### Requirement
Extract all the text from the material below, reproducing every line verbatim and in its original order.

——

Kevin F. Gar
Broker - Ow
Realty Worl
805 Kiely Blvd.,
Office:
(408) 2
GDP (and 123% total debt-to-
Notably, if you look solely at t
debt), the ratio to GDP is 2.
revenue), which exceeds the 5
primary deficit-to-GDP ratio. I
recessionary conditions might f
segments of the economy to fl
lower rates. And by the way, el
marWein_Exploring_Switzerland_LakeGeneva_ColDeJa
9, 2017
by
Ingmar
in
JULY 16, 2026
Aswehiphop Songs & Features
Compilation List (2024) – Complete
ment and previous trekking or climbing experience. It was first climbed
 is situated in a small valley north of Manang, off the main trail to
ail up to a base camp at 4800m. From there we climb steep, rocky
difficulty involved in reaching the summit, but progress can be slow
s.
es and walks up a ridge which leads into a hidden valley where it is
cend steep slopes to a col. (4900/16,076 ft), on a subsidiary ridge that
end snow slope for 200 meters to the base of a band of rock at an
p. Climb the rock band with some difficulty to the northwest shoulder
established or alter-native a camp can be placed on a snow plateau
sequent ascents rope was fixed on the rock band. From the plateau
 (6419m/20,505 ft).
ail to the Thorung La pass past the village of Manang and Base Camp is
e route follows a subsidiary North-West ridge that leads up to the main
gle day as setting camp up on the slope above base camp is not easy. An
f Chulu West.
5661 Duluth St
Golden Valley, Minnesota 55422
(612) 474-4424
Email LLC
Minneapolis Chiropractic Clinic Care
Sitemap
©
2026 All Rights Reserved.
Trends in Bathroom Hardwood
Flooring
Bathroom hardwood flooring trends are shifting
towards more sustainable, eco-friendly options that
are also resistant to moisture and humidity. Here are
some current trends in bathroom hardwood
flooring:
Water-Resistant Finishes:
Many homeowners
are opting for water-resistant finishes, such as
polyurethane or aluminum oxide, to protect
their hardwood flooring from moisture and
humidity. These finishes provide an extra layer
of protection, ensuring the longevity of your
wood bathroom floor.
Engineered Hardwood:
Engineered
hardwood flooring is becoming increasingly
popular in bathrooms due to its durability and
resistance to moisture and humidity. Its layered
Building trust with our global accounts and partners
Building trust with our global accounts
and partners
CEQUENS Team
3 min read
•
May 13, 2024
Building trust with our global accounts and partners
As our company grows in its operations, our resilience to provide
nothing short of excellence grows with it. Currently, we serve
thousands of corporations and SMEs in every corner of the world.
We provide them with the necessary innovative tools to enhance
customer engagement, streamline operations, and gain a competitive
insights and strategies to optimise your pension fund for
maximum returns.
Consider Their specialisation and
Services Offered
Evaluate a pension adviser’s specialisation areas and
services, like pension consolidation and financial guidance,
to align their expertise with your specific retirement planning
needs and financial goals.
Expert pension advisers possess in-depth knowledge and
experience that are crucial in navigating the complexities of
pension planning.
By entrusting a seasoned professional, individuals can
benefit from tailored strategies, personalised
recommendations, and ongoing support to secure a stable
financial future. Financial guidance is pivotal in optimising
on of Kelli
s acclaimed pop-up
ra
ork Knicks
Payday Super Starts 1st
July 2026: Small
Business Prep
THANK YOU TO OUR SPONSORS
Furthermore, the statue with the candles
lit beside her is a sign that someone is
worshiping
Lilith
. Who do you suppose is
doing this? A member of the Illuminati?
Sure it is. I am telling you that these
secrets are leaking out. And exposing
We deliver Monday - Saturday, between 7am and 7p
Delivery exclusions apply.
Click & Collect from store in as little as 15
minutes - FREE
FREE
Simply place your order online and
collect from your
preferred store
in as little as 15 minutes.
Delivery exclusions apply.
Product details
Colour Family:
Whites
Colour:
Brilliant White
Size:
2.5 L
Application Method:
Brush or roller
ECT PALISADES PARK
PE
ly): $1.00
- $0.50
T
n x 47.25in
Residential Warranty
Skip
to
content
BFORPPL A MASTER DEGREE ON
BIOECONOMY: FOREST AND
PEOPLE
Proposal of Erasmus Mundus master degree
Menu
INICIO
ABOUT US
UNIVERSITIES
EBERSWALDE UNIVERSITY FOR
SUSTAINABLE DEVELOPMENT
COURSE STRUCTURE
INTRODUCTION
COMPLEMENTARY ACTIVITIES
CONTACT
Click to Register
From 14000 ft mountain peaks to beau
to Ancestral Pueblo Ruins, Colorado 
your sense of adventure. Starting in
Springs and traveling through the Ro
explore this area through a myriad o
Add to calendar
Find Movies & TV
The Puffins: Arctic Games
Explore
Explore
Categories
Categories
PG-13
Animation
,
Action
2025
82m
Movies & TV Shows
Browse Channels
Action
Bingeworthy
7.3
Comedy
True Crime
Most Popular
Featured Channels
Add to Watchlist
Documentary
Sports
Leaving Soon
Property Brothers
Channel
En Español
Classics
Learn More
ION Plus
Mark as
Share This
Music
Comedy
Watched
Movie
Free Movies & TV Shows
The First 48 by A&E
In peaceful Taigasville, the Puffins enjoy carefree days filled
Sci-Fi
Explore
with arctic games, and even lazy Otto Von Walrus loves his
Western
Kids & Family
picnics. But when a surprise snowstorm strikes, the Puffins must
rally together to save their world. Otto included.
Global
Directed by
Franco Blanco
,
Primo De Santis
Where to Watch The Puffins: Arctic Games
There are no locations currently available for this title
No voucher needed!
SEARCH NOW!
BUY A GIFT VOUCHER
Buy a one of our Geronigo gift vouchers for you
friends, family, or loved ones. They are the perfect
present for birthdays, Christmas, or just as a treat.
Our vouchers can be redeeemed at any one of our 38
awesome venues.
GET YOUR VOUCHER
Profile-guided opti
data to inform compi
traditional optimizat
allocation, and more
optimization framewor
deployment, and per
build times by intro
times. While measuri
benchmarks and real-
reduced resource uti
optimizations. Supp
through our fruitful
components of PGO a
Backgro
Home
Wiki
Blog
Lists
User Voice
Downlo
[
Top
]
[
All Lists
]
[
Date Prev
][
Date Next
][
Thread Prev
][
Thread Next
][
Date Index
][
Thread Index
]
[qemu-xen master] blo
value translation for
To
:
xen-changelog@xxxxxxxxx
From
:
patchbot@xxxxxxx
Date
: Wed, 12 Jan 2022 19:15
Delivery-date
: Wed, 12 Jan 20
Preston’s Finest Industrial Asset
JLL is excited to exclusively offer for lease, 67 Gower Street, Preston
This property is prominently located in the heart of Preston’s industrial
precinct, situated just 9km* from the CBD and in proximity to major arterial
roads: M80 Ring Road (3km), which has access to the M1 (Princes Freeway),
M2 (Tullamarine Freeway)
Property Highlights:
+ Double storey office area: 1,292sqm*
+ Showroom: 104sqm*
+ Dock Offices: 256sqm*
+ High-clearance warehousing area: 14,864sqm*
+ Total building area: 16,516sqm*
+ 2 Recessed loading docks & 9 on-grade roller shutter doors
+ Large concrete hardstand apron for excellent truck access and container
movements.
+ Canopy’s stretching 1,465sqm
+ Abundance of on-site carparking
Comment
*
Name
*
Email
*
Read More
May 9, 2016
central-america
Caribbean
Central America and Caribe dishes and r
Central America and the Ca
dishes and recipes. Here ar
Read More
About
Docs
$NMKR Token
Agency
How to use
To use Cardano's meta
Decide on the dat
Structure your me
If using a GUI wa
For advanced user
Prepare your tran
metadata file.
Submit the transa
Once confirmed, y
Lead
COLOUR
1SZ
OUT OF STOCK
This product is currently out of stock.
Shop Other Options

——

### Response
Kevin F. Gar
Broker - Ow
Realty Worl
805 Kiely Blvd.,
Office:
(408) 2
GDP (and 123% total debt-to-
Notably, if you look solely at t
debt), the ratio to GDP is 2.
revenue), which exceeds the 5
primary deficit-to-GDP ratio. I
recessionary conditions might f
segments of the economy to fl
lower rates. And by the way, el
marWein_Exploring_Switzerland_LakeGeneva_ColDeJa
9, 2017
by
Ingmar
in
JULY 16, 2026
Aswehiphop Songs & Features
Compilation List (2024) – Complete
ment and previous trekking or climbing experience. It was first climbed
 is situated in a small valley north of Manang, off the main trail to
ail up to a base camp at 4800m. From there we climb steep, rocky
difficulty involved in reaching the summit, but progress can be slow
s.
es and walks up a ridge which leads into a hidden valley where it is
cend steep slopes to a col. (4900/16,076 ft), on a subsidiary ridge that
end snow slope for 200 meters to the base of a band of rock at an
p. Climb the rock band with some difficulty to the northwest shoulder
established or alter-native a camp can be placed on a snow plateau
sequent ascents rope was fixed on the rock band. From the plateau
 (6419m/20,505 ft).
ail to the Thorung La pass past the village of Manang and Base Camp is
e route follows a subsidiary North-West ridge that leads up to the main
gle day as setting camp up on the slope above base camp is not easy. An
f Chulu West.
5661 Duluth St
Golden Valley, Minnesota 55422
(612) 474-4424
Email LLC
Minneapolis Chiropractic Clinic Care
Sitemap
©
2026 All Rights Reserved.
Trends in Bathroom Hardwood
Flooring
Bathroom hardwood flooring trends are shifting
towards more sustainable, eco-friendly options that
are also resistant to moisture and humidity. Here are
some current trends in bathroom hardwood
flooring:
Water-Resistant Finishes:
Many homeowners
are opting for water-resistant finishes, such as
polyurethane or aluminum oxide, to protect
their hardwood flooring from moisture and
humidity. These finishes provide an extra layer
of protection, ensuring the longevity of your
wood bathroom floor.
Engineered Hardwood:
Engineered
hardwood flooring is becoming increasingly
popular in bathrooms due to its durability and
resistance to moisture and humidity. Its layered
Building trust with our global accounts and partners
Building trust with our global accounts
and partners
CEQUENS Team
3 min read
•
May 13, 2024
Building trust with our global accounts and partners
As our company grows in its operations, our resilience to provide
nothing short of excellence grows with it. Currently, we serve
thousands of corporations and SMEs in every corner of the world.
We provide them with the necessary innovative tools to enhance
customer engagement, streamline operations, and gain a competitive
insights and strategies to optimise your pension fund for
maximum returns.
Consider Their specialisation and
Services Offered
Evaluate a pension adviser’s specialisation areas and
services, like pension consolidation and financial guidance,
to align their expertise with your specific retirement planning
needs and financial goals.
Expert pension advisers possess in-depth knowledge and
experience that are crucial in navigating the complexities of
pension planning.
By entrusting a seasoned professional, individuals can
benefit from tailored strategies, personalised
recommendations, and ongoing support to secure a stable
financial future. Financial guidance is pivotal in optimising
on of Kelli
s acclaimed pop-up
ra
ork Knicks
Payday Super Starts 1st
July 2026: Small
Business Prep
THANK YOU TO OUR SPONSORS
Furthermore, the statue with the candles
lit beside her is a sign that someone is
worshiping
Lilith
. Who do you suppose is
doing this? A member of the Illuminati?
Sure it is. I am telling you that these
secrets are leaking out. And exposing
We deliver Monday - Saturday, between 7am and 7p
Delivery exclusions apply.
Click & Collect from store in as little as 15
minutes - FREE
FREE
Simply place your order online and
collect from your
preferred store
in as little as 15 minutes.
Delivery exclusions apply.
Product details
Colour Family:
Whites
Colour:
Brilliant White
Size:
2.5 L
Application Method:
Brush or roller
ECT PALISADES PARK
PE
ly): $1.00
- $0.50
T
n x 47.25in
Residential Warranty
Skip
to
content
BFORPPL A MASTER DEGREE ON
BIOECONOMY: FOREST AND
PEOPLE
Proposal of Erasmus Mundus master degree
Menu
INICIO
ABOUT US
UNIVERSITIES
EBERSWALDE UNIVERSITY FOR
SUSTAINABLE DEVELOPMENT
COURSE STRUCTURE
INTRODUCTION
COMPLEMENTARY ACTIVITIES
CONTACT
Click to Register
From 14000 ft mountain peaks to beau
to Ancestral Pueblo Ruins, Colorado 
your sense of adventure. Starting in
Springs and traveling through the Ro
explore this area through a myriad o
Add to calendar
Find Movies & TV
The Puffins: Arctic Games
Explore
Explore
Categories
Categories
PG-13
Animation
,
Action
2025
82m
Movies & TV Shows
Browse Channels
Action
Bingeworthy
7.3
Comedy
True Crime
Most Popular
Featured Channels
Add to Watchlist
Documentary
Sports
Leaving Soon
Property Brothers
Channel
En Español
Classics
Learn More
ION Plus
Mark as
Share This
Music
Comedy
Watched
Movie
Free Movies & TV Shows
The First 48 by A&E
In peaceful Taigasville, the Puffins enjoy carefree days filled
Sci-Fi
Explore
with arctic games, and even lazy Otto Von Walrus loves his
Western
Kids & Family
picnics. But when a surprise snowstorm strikes, the Puffins must
rally together to save their world. Otto included.
Global
Directed by
Franco Blanco
,
Primo De Santis
Where to Watch The Puffins: Arctic Games
There are no locations currently available for this title
No voucher needed!
SEARCH NOW!
BUY A GIFT VOUCHER
Buy a one of our Geronigo gift vouchers for you
friends, family, or loved ones. They are the perfect
present for birthdays, Christmas, or just as a treat.
Our vouchers can be redeeemed at any one of our 38
awesome venues.
GET YOUR VOUCHER
Profile-guided opti
data to inform compi
traditional optimizat
allocation, and more
optimization framewor
deployment, and per
build times by intro
times. While measuri
benchmarks and real-
reduced resource uti
optimizations. Supp
through our fruitful
components of PGO a
Backgro
Home
Wiki
Blog
Lists
User Voice
Downlo
[
Top
]
[
All Lists
]
[
Date Prev
][
Date Next
][
Thread Prev
][
Thread Next
][
Date Index
][
Thread Index
]
[qemu-xen master] blo
value translation for
To
:
xen-changelog@xxxxxxxxx
From
:
patchbot@xxxxxxx
Date
: Wed, 12 Jan 2022 19:15
Delivery-date
: Wed, 12 Jan 20
Preston’s Finest Industrial Asset
JLL is excited to exclusively offer for lease, 67 Gower Street, Preston
This property is prominently located in the heart of Preston’s industrial
precinct, situated just 9km* from the CBD and in proximity to major arterial
roads: M80 Ring Road (3km), which has access to the M1 (Princes Freeway),
M2 (Tullamarine Freeway)
Property Highlights:
+ Double storey office area: 1,292sqm*
+ Showroom: 104sqm*
+ Dock Offices: 256sqm*
+ High-clearance warehousing area: 14,864sqm*
+ Total building area: 16,516sqm*
+ 2 Recessed loading docks & 9 on-grade roller shutter doors
+ Large concrete hardstand apron for excellent truck access and container
movements.
+ Canopy’s stretching 1,465sqm
+ Abundance of on-site carparking
Comment
*
Name
*
Email
*
Read More
May 9, 2016
central-america
Caribbean
Central America and Caribe dishes and r
Central America and the Ca
dishes and recipes. Here ar
Read More
About
Docs
$NMKR Token
Agency
How to use
To use Cardano's meta
Decide on the dat
Structure your me
If using a GUI wa
For advanced user
Prepare your tran
metadata file.
Submit the transa
Once confirmed, y
Lead
COLOUR
1SZ
OUT OF STOCK
This product is currently out of stock.
Shop Other Options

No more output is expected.